Laurel Canyon Boulevard in 1923
6. The 110 Freeway (Arroyo Seco)
Specifically the bit that goes through Highland Park aka The Arroyo Seco Freeway
What works:
NOTHING ARE YOU INSANE.
What doesn’t work:
Everything!!! Merging onto the Arroyo Seco Freeway is not for the faint of the heart. And it’s also not for the strong of heart! Or the middle of heart! This is the FIRST FREEWAY IN THE US! That’s crazy and kind of cool, but it means it’s not designed for modern driving. It was constructed around cars and city populations from the 1930s. And has never(!) been updated to accommodate for faster cars and a much denser driving population. Every on ramp is a life or death situation. There are stop signs about 2 inches from where you’re supposed to merge. So you have to go from a FULL STOP to 55 mph in about .006 seconds. Idk about your cars, but that’s asking a lot of my 2016 Honda Civic.
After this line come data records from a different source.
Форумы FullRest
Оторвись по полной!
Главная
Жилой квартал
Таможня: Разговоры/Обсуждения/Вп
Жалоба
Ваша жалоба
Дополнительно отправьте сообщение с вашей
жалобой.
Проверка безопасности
Can you imagine doing any of the while CRYING?? On top of that the freeway is windy (ˈwīn-dē) as hell but drivers still speed around every curve.
You need another reason not to cry while driving on the Arroyo Seco Freeway?!? Get help! Find a friend to trauma dump on or some other just as healthy strategy. DON’T DO IT.
An actual on-ramp for the Arroyo Seco Parkway
And there you have it, folks. The fully comprehensive guide of the best routes to take while crying on your drive home from a job you hate. I definitely covered every single freeway and big street. None were missed or skipped over. Did not stop at a list of only 6 because 1. I got tired and decided I wanted to be done writing this, 2. I ran out of jokes about streets and crying, and 3. I have no idea of people’s attention span on this platform and don’t want to overstay my welcome in your inboxes and brains.
Thanks for reading! It’s important to note that I’ve since left the entertainment industry and am much happier in my life. It’s just fun every once in a while to get bitter over people treating you like shit. Cathartic you may say.